READ MORE: Greta Thunberg: Saving the planet is only thing that matters

I cannot watch Greta without thinking what kind of life the wee man will have – will he reach up to her intellect, will he travel to New York as a teenager, will he give a speech in public, will he have an independent life and will he have to suffer the same brutal bullying?

I hope this is not too sentimental, but I want him to have a planet to grow up in, I want him to be able to chase butterflies, run away from wasps and pretend to eat worms if only to infuriate his mother. I want him to grow up surrounded by the ecosystems that Greta Thunberg reminds us are being wrecked.

In a brilliant article in the New York Magazine, David Wallace-Wells dubbed Greta the ‘‘Joan of Arc of climate change’’ – a young woman who is “waging a rhetorical war against her elders through the unapologetic use of generational shame”.

HE goes on to explain why her autism is not simply a factor in her rise to prominence but a driving dynamic. “She has called her atypicality a ‘superpower’ and has been quite open and unguarded about the details,” Wallace-Wells reports. “As a young child, she says, she was diagnosed not only with Asperger’s but obsessive-compulsive disorder and what’s called ‘selective mutism’.

“Beginning at age 11, seized by a deep depression about the fate of the world, she stopped talking and eating. That has led, she says, to the stunted growth that today gives her the appearance of a preteen, a wise-beyond-her-years golden child.

“Greta’s short address to the Climate Change Summit was strangely compelling: as if social communication was still an impairment to be overcome. It peaked with the warning: ‘People are suffering, people are dying, entire ecosystems are collapsing. We are in the beginning of a mass extinction and all you can talk about is money and fairytales of eternal economic growth.’”

This last phrase should resonate powerfully at home here in Scotland. The First Minister has been trying to nudge our national conscience in this direction too, along with leading politicians around the world Nicola Sturgeon argues that perpetual economic growth cannot be sustained and that future societies will be judged on a “wellbeing” index – how the economy provides health, happiness and prosperity – not “the fairytales of growth”.

A recent report in the Lancet, Humanising Health And Climate Change, has published a warning that should concern all new parents: “Today’s babies, by adulthood, will live on a planet without an Arctic. Prevalence of heatstroke and extreme weather will have redefined global labour and production beyond recognition... and multiple cities will be uninhabitable.”

Or as the hip American magazine Wired infamously put it: “Your planet’s on fire, kids.”
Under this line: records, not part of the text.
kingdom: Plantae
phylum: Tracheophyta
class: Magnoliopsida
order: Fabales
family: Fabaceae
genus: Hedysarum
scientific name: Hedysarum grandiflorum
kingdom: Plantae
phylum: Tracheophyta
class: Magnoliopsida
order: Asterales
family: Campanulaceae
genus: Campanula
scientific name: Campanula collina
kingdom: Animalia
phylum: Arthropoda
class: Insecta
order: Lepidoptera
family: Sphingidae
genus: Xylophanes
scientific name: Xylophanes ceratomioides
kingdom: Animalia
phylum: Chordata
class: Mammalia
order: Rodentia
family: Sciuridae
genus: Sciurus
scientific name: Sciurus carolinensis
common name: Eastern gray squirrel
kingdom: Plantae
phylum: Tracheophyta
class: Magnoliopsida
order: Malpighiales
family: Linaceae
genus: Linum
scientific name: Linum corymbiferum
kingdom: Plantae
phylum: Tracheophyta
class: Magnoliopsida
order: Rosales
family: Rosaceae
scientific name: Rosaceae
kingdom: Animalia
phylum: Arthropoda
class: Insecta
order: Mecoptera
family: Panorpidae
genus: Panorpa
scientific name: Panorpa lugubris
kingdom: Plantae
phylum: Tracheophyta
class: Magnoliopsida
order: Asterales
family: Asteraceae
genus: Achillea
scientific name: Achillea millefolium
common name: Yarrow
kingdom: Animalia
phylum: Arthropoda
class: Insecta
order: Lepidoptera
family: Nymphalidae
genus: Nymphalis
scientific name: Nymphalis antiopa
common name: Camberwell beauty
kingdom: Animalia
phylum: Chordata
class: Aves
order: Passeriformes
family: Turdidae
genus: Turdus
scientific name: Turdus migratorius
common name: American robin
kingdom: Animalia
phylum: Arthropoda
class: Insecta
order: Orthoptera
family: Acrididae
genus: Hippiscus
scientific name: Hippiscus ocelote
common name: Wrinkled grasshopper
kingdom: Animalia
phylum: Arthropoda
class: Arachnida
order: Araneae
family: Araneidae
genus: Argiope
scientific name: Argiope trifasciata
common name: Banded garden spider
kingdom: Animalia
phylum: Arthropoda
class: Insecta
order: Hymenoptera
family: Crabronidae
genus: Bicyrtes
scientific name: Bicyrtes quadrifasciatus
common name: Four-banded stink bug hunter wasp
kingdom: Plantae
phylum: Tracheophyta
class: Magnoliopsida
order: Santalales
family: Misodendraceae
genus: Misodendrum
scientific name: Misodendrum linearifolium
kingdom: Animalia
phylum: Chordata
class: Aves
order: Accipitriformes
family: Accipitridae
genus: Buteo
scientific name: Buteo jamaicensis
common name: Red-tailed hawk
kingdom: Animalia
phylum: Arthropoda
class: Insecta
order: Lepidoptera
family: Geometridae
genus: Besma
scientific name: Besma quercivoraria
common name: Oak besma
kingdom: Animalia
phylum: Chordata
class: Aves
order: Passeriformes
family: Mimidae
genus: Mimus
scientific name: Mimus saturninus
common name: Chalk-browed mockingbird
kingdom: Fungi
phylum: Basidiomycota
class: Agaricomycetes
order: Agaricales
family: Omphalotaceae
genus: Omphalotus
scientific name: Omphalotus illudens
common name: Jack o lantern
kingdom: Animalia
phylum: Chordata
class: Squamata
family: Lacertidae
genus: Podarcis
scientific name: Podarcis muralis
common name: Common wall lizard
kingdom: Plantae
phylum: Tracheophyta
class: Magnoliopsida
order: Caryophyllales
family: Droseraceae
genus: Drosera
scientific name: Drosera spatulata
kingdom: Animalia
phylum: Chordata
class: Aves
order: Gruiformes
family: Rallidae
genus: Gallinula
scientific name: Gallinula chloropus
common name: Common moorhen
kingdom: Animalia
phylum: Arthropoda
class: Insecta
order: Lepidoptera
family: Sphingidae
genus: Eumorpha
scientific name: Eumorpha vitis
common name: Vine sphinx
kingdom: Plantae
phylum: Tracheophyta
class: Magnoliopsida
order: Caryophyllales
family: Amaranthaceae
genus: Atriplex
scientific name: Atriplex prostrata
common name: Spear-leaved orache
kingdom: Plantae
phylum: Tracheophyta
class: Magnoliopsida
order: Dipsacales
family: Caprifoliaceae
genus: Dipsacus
One of the most curious angles of attack on Greta Thunberg has been an upsurge of articles implying that her fame is unfairly attracting attention away from other climate-savvy teenagers. It’s an argument that eats itself. The world is bulging with young people determined to change public attitudes to the climate crisis and each new school strike underlines how big and wide-ranging this movement has become.

Greta Thunberg is not claiming the movement for herself. On the contrary, she shows many signs of wanting others to take up the burden of leadership. The many thousands of young activists that have blocked the streets of our global cities use the slogan “Greta has a Posse”, a smart tribal retort to the idea that she stands alone.

Her powerful message to the United Nations has been cut and pasted, shared and shown in probably every school in Scotland. “This is all wrong. I shouldn’t be up here. I should be back in school on the other side of the ocean. Yet, you all come to us young people for hope. How dare you! You have stolen my dreams and my childhood with your empty words...”

2019 has been a tragic year for climate change and its impacts. For all the crowded protests and the governmental frameworks, and for all the advances in wind and wave power, here in Scotland most informed commentators tell us that our actions are not enough, not nearly enough.

The bleak reality is that we haven’t dented the age-old decades of carbon emissions and that the perilous future for low-lying countryside and over-heated countries is already overwhelming us.